Here's my problem: A new football season is upon us, and my oldest grandson, Zack Wansley, is entering his sophomore year at Georgia Tech at the same time that his younger brother, Nicholas, begins his freshman year at my beloved alma mater, the University of Georgia - the oldest state-chartered university in the nation, located in Athens, the Classic City of the South.
I have some hard choices ahead of me.
Zack is a Yellow Jacket to the core. Growing up in a house full of Georgia Bulldogs hasn't affected him at all. The rascal has been a Tech fan all his life - he may have been dropped on his head when he was a baby - and is as proud of being a Ramblin' Wreck from Georgia Tech as Nicholas is of being a Bulldog.
To my Tech readers, you will be pleased to know that Zack can more than hold his own with woof-woofing Dawgs. He's had a lot of experience in his own household.
Meanwhile, Nicholas is a third-generation Wansley at UGA, following in the footsteps of his granddad, Jerry, and his father, Ted. He is also the third generation in my family to attend school in Athens.
His momma, Maribeth, and I both got journalism degrees there. Ironically, he is housed in the same dorm on campus where his mom and dad stayed during their college days.
Obviously, I am extremely proud of both these high achievers. (Zack is majoring in civil engineering, and Nicholas plans to be an environmental chemist.) But having a grandson at Tech and one at Georgia puts me on the spot. Who do I support when the season starts?
Do I attempt to change a lifelong behavioral pattern and root for Georgia Tech - except when they play you-know-who - even though I derive much amusement from twitting Techies, most of whom have about as much of a sense of humor as flaggers, liberal weenies and transplanted Yankees?
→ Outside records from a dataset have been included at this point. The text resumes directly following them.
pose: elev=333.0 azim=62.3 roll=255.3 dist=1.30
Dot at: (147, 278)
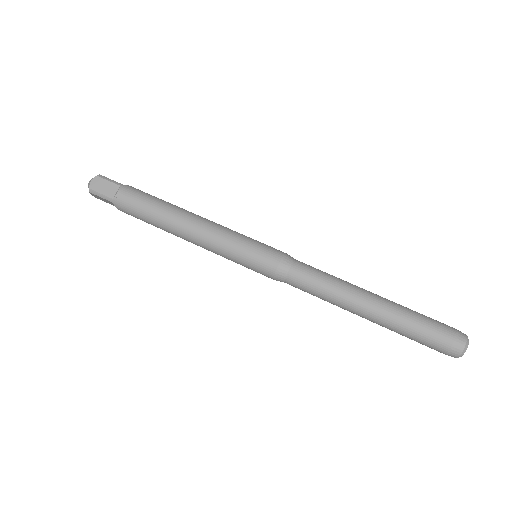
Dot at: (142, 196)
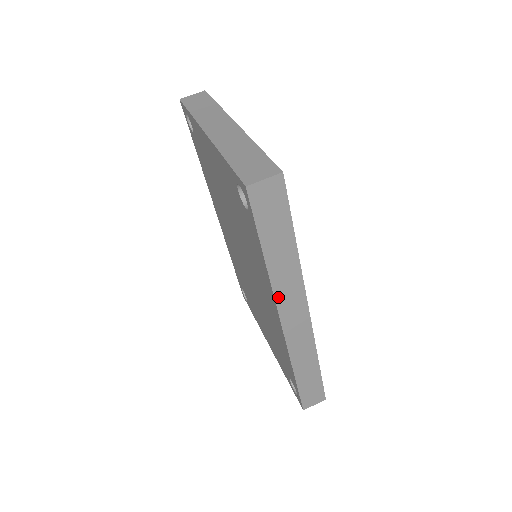
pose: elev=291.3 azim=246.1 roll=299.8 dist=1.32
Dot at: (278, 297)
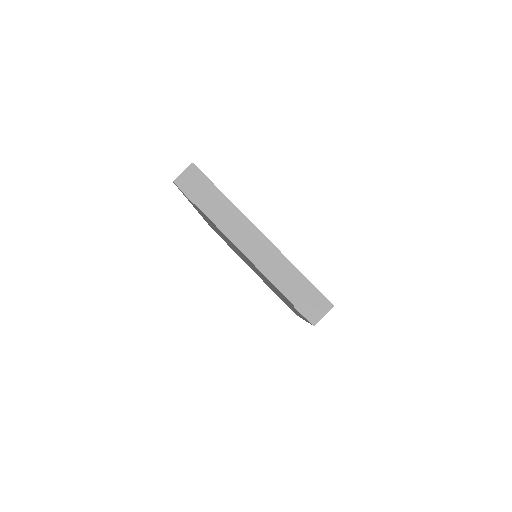
Dot at: occluded
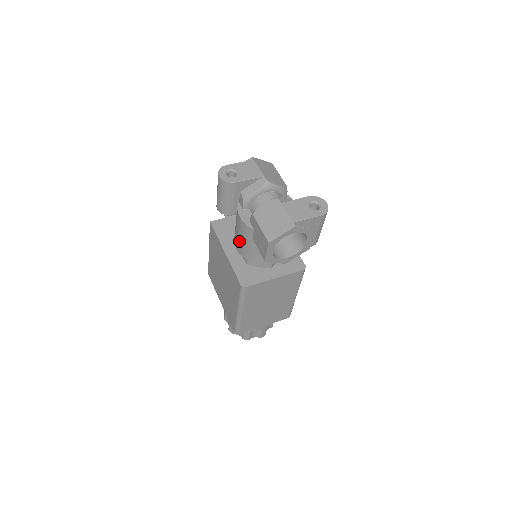
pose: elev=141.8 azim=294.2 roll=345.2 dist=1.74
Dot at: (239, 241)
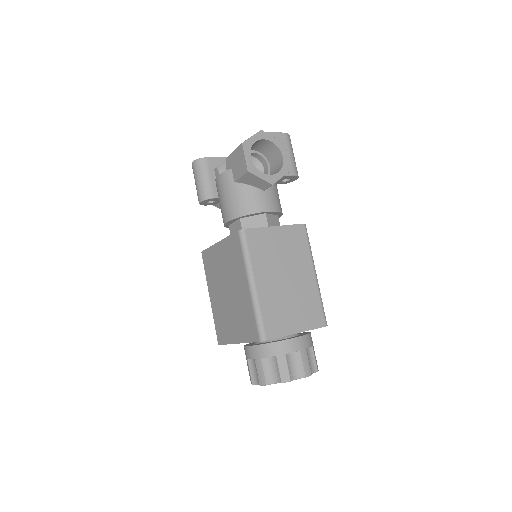
Dot at: (225, 204)
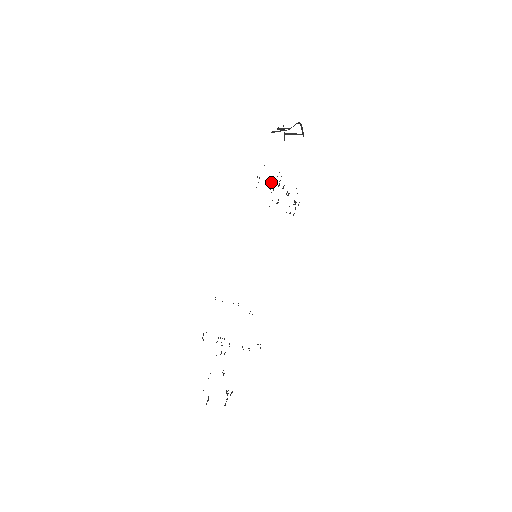
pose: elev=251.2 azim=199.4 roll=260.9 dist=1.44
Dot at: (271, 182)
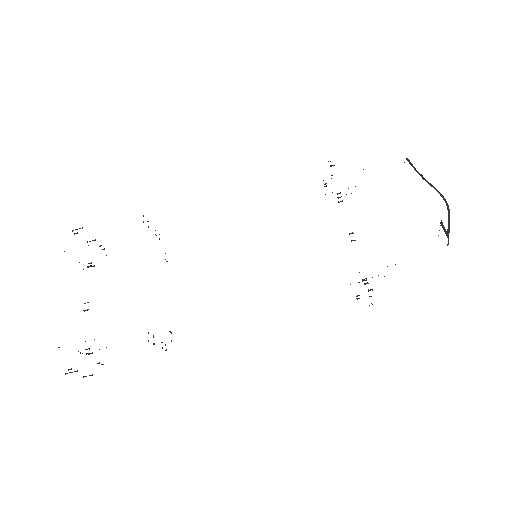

Since it is generally agreed by most relevant theologians that God is a Bulldog, would he strike me dead for my blatant hypocrisy?
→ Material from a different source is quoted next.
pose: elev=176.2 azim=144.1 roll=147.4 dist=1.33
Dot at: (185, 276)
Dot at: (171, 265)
Seeing me pull for Tech would thrill Zack, no doubt, but what about Nicholas? How could his grandfather, who has been president of the University of Georgia National Alumni Association and bleeds red and black, go disloyal on him now?
How many times has he heard me tell him that Georgia Tech is my third favorite team on Earth - UGA being first, anybody playing Tech is second, making the Yellow Jackets a solid third.
Now that Nicholas is at Athens like his momma and daddy and both grandfathers before him, Pa starts rooting for Tech? Why not just announce that I am going to streak across the campus at high noon in my birthday suit and really embarrass him?
There is no way Zack and Nicholas are going to allow me an easy way out of this dilemma.
They know whichever way I go will send a strong signal as to which of the boys I truly favor.
So, with one grandboy at Georgia Tech and another one at Georgia, to whom do I give my allegiance this season? Why, to my grandboys, of course. Sometimes I am so brilliant I scare myself.